Mit den Stärken des Spiels gehe ich vollkommen d’accord. Allerdings sehe ich im Gamedesign einen gravierenden Schwachpunkt: die Laufwege zu den Bossen. Diese wirken nicht nur willkürlich, sondern vor allem überflüssig. Wenn ich bei einem fordernden Bosskampf jedes Mal über eine Minute damit zubringe, eine belanglose Passage erneut abzulaufen, fühle ich mich eher ausgebremst als herausgefordert. Dieses Design stört meinen Spielfluss erheblich und schmälert leider auch die Motivation.
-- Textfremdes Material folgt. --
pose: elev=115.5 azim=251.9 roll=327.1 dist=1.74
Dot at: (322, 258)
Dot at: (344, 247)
Gerade hier hätte das Spiel die Chance gehabt, als Genreprimus neue Maßstäbe zu setzen und dem altbackenen „Boss-Run“ ein Ende zu bereiten. Diese Gelegenheit wurde jedoch vertan. Ein Bosskampf darf knackig sein – das ist genau das, was ich liebe, und ich stelle mich dieser Herausforderung gerne immer wieder. Die meisten Bosskämpfe in Silksong sind auch sehr gelungen, und das Gefühl stetiger Progression ist ein starker Anreiz. Doch die erzwungenen Laufwege tragen dazu nichts bei – im Gegenteil.
Aus diesem Grund halte ich das Spiel trotz seiner Qualitäten nicht für ein Meisterwerk. Es ist ein großartiges Spiel, keine Frage – doch für den Sprung in diese Kategorie fehlt es an einem zeitgemäßen Spieldesign.
Toller Ersteindruck! Schon der Vorgänger war -zumindest für mich- kein Spiel, das man in einer Session durchgerockt hat. Man bekommt bei solchen Sessions irgendwann einen Tunnelblick und würdigt viele Ideen, die das Spiel einem präsentiert, gar nicht mehr.